Do you have a favourite piece of jewellery you’ve collected through family or travels that has a memory attached to it?
Most of my jewellery has come from elsewhere, it’s a nice thing to collect while away – small and easy to bring home and I imagine I’ll keep it all my life. I have a couple of special pieces given to me in Istanbul by Dilek, a lovely woman who had a tiny art and antique shop in Beyoğlu that I worked in for a couple of months while I was there five years ago. One was a stack of three simple silver rings, I quickly lost one swimming in the ocean off Istanbul and now I only have one left. I wear it everyday and I love it, I hope I don’t lose it!
What do you love to do outside of making art?

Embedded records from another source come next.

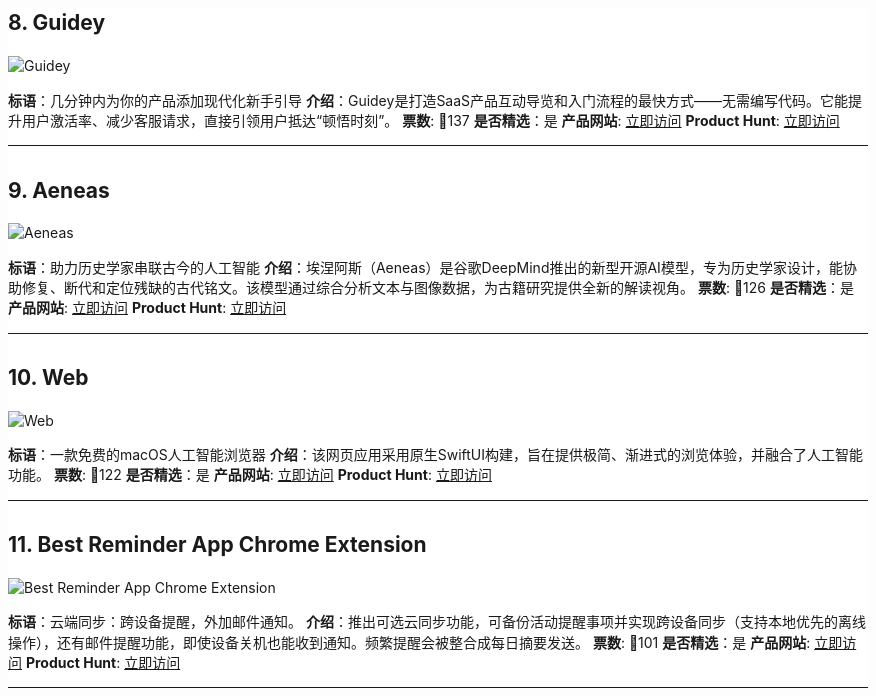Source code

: 
## 8. Guidey
![Guidey]()

**标语**：几分钟内为你的产品添加现代化新手引导
**介绍**：Guidey是打造SaaS产品互动导览和入门流程的最快方式——无需编写代码。它能提升用户激活率、减少客服请求，直接引领用户抵达“顿悟时刻”。
**票数**: 🔺137
**是否精选**：是
**产品网站**:  <a href='https://www.producthunt.com/r/SAYHWXBTN4AQGJ?utm_source=www.chuhaix.com' target='_blank' rel='nofollow'>立即访问</a>
**Product Hunt**:  <a href='https://www.producthunt.com/products/guidey?utm_source=www.chuhaix.com' target='_blank' rel='nofollow'>立即访问</a>

---

## 9. Aeneas
![Aeneas]()

**标语**：助力历史学家串联古今的人工智能
**介绍**：埃涅阿斯（Aeneas）是谷歌DeepMind推出的新型开源AI模型，专为历史学家设计，能协助修复、断代和定位残缺的古代铭文。该模型通过综合分析文本与图像数据，为古籍研究提供全新的解读视角。
**票数**: 🔺126
**是否精选**：是
**产品网站**:  <a href='https://www.producthunt.com/r/HRGVFUQRES2DGN?utm_source=www.chuhaix.com' target='_blank' rel='nofollow'>立即访问</a>
**Product Hunt**:  <a href='https://www.producthunt.com/products/aeneas?utm_source=www.chuhaix.com' target='_blank' rel='nofollow'>立即访问</a>

---

## 10. Web 
![Web ]()

**标语**：一款免费的macOS人工智能浏览器
**介绍**：该网页应用采用原生SwiftUI构建，旨在提供极简、渐进式的浏览体验，并融合了人工智能功能。
**票数**: 🔺122
**是否精选**：是
**产品网站**:  <a href='https://www.producthunt.com/r/SPP6VB32RA6BZZ?utm_source=www.chuhaix.com' target='_blank' rel='nofollow'>立即访问</a>
**Product Hunt**:  <a href='https://www.producthunt.com/products/web-macos-ai-browser-free?utm_source=www.chuhaix.com' target='_blank' rel='nofollow'>立即访问</a>

---

## 11. Best Reminder App Chrome Extension
![Best Reminder App Chrome Extension]()

**标语**：云端同步：跨设备提醒，外加邮件通知。
**介绍**：推出可选云同步功能，可备份活动提醒事项并实现跨设备同步（支持本地优先的离线操作），还有邮件提醒功能，即使设备关机也能收到通知。频繁提醒会被整合成每日摘要发送。
**票数**: 🔺101
**是否精选**：是
**产品网站**:  <a href='https://www.producthunt.com/r/77HIP7PJNDXSDJ?utm_source=www.chuhaix.com' target='_blank' rel='nofollow'>立即访问</a>
**Product Hunt**:  <a href='https://www.producthunt.com/products/best-reminder-app?utm_source=www.chuhaix.com' target='_blank' rel='nofollow'>立即访问</a>

---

To be honest I feel like everything I do ends up informing my practice, going away, going camping – there’s no switching off really. In saying that, I love having friends over, cooking some good food and having some nice wine and conversation – that’s probably one of my favourite things to do, even if we do always end up talking about art! What do you love to do outside of making art?
Where to next?
I’ve actually just arrived in George Town, Penang, an island off Malaysia. I’m here for a couple of weeks for the Obscura Festival of Photography. And I’ll be heading to Yogyakarta, Indonesia afterwards and a little trip through Java before heading home.
Lastly, what is your favourite style from the new collection…!
I love the colours and layering shapes of the navy Cleopatra earrings, but I could see myself getting a lot of wear from the Otis Outline Earrings. This new collection has a beautiful palette.